__WHAT TO WORK ON__. Write out the material again word for word, starting with the line that contains "Combined, what portion" and going on through the end of the material. Leave the pictures out.

__EXTRACTED DATA__.
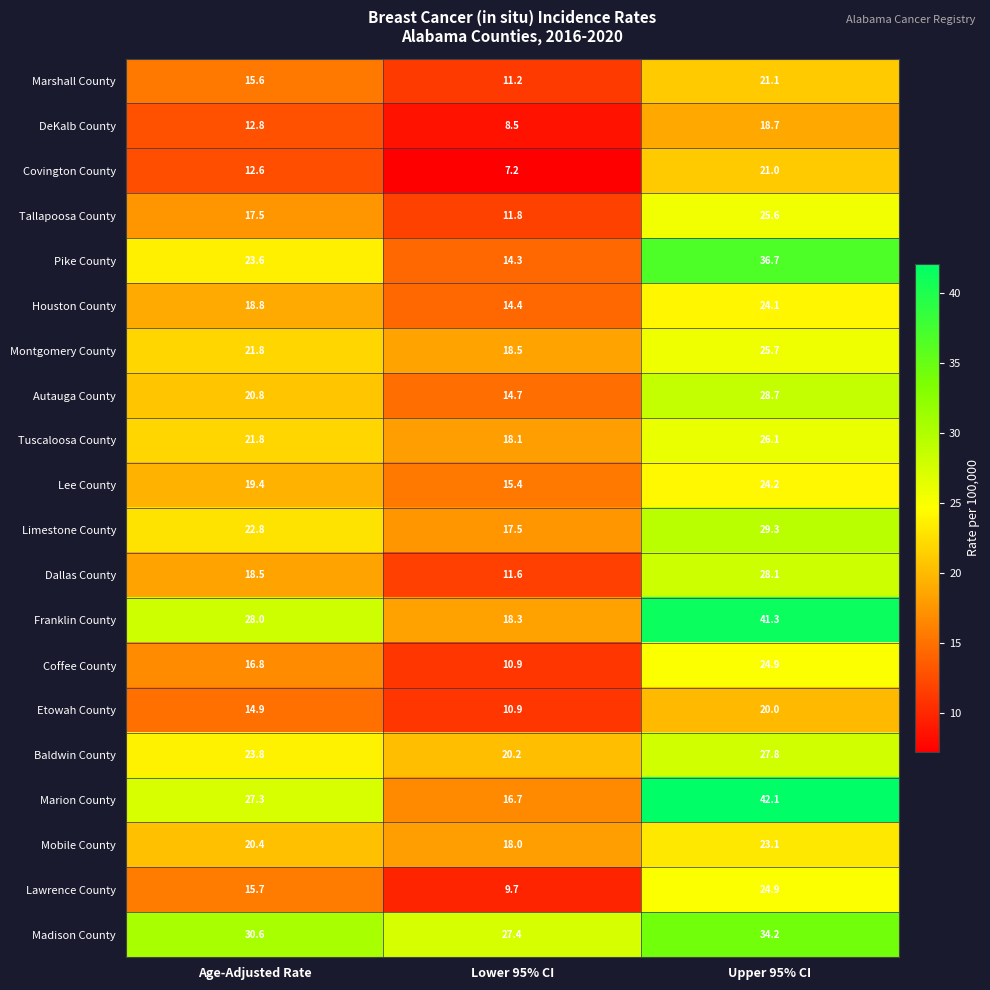

How many series are shown in this chart?

20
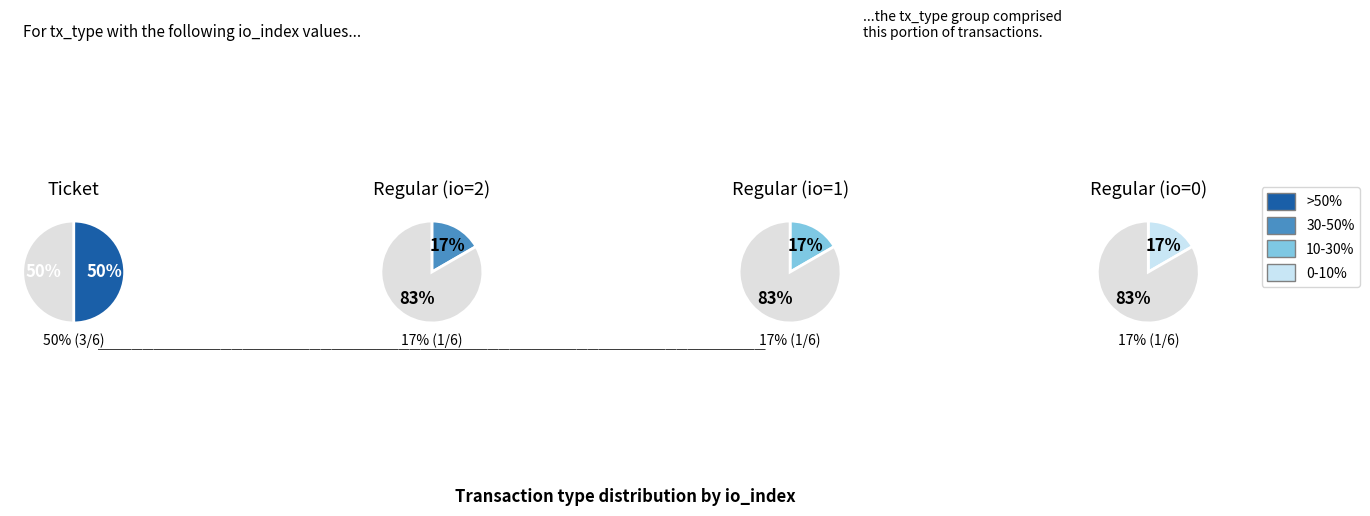

Combined, what portion of the pie is Ticket (io=0) and Regular (io=1)?

33.3%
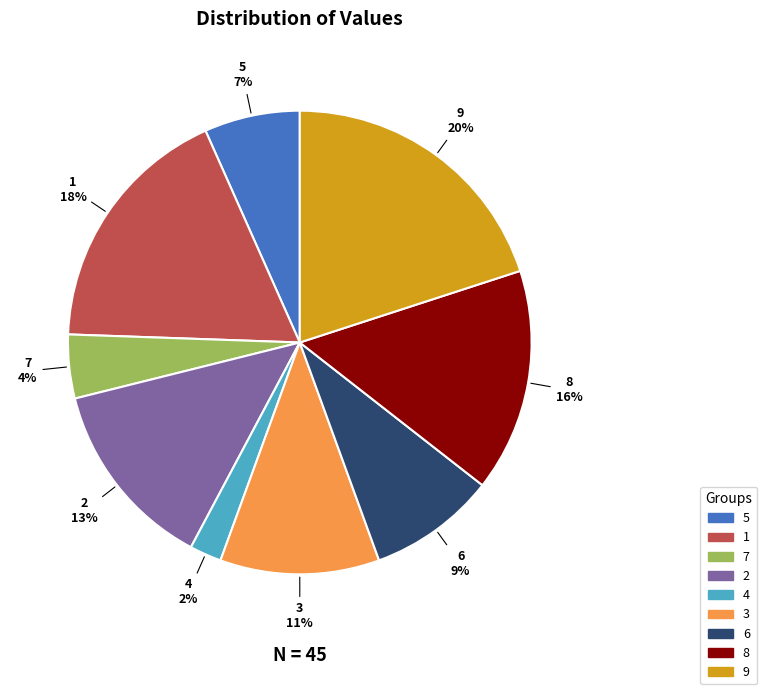

How many segments does this pie chart have?

9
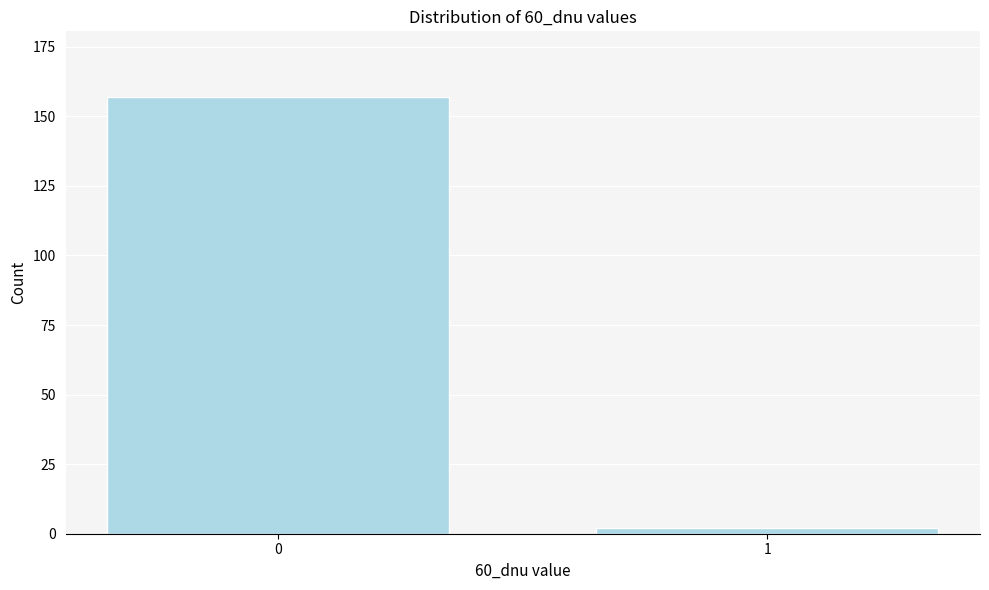

Reading left to right, list all the values displayed in this chart.

0=157	1=2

__RESPONSE BOX__.
Combined, what portion of the pie is Ticket (io=0) and Regular (io=1)?

33.3%

How many segments does this pie chart have?

9

Reading left to right, list all the values displayed in this chart.

0=157	1=2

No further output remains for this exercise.